Kuwaiti artist Monira al-Qadiri
In awe of the cosmos

With "Holy Quarter" by Monira al-Qadiri, Munich’s Haus der Kunst gallery is showing a work by one of the Gulf region’s most significant contemporary artists, in an exhibition that runs until the beginning of June. By Claudia Mende

Sand, light and rocks. Monira al-Qadiri’s installation "Holy Quarter" at the Haus der Kunst doesn’t display any classic desert fantasies. Rather, these are striking images of a landscape far from any civilisation.

The artist gave an introduction to her piece at the opening of the exhibition in Munich. It consists of black glass sculptures distributed around the room, and a video story that also features text and music. The images on the large screen in the darkened room are very powerful.

You can sense that al-Qadiri is engaging artistically with global issues, such as the question of what the future holds for a human race at the mercy of the climate crisis. But her perspective on these issues is expressly Arab.  

Impressions of the "empty quarter"

Across the screen flicker images of sand dunes, rock formations and the great expanse of the  "Rub al-Khali" desert, the "empty quarter" that lies between Saudi Arabia, Oman, Yemen and the United Arab Emirates. A single shrub grows out of a sea of sand. The video story demonstrates how small a human being is when faced with the forces of nature. It inevitably gives rise to questions about the meaning of life and the roots of human existence.  
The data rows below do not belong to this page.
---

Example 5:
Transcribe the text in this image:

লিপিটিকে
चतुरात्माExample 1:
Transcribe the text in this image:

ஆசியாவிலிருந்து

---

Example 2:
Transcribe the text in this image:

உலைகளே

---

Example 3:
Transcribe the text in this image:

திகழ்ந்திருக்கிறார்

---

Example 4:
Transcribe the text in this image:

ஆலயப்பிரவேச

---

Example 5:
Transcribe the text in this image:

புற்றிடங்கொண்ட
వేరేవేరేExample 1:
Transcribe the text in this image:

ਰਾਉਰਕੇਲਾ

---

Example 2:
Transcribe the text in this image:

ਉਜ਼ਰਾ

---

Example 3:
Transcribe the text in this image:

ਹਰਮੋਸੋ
Al-Qadiri was born in 1983 in Dakar, the capital of Senegal. But her parents come from Kuwait, where she grew up. At the age of 16 she was drawn to Tokyo, where she studied multimedia art, gaining her doctorate there in 2010. After several years in Beirut, the artist now lives in Berlin.
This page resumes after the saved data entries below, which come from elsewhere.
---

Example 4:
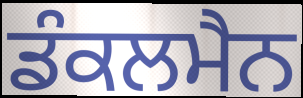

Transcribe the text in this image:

ਡੰਕਲਮੈਨ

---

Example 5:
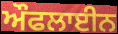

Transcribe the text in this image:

ਔਫਲਾਈਨ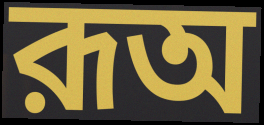
রূঅ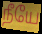
நீயே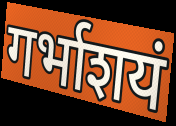
गर्भाशयं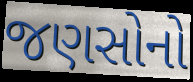
જણસોનો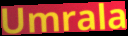
Umrala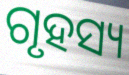
ଗୃହସ୍ୟ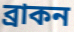
ব্রাকনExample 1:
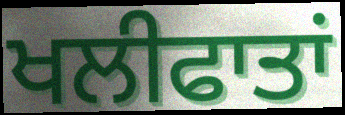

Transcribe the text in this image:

ਖਲੀਫਾਤਾਂ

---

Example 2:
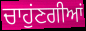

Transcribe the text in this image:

ਚਾਹੁਂਣਗੀਆਂ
The film, shot in the "empty quarter" with the help of a drone, forms a unified whole with the round black glass sculptures in front of the screen. One important starting point for the multimedia project was the story of the British explorer St. John Philby, who travelled around the "empty quarter" in the 1930s.

A fictional being with a mythological quality

In 1932, the Orientalist was searching for the ruins of an ancient city in this hostile environment when he became the first European to discover the Wabar crater. The British explorer took it to be an extinct volcano, but it had actually been created by the impact of meteorites. Wabar is regarded as the best-preserved example of a crater caused by a meteorite anywhere in the world.
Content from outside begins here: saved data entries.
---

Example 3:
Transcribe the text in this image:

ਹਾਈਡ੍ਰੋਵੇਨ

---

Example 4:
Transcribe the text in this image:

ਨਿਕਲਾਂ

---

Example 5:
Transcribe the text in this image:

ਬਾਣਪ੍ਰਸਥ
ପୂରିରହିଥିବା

But al-Qadiri sees more than a geological attraction in the remains of the meteorite. In her installation, Wabar becomes a fictional being with a mythological quality, who fell to earth from outer space. In the audio sequences played over the video, Wabar speaks words from St. John Philby’s diary mixed with notes from scientific journals and religious poetry.

"When you hold these pieces of meteorite in your hand, you can’t help but get a spiritual feeling for the endless vastness of the universe to which we are connected," she explains.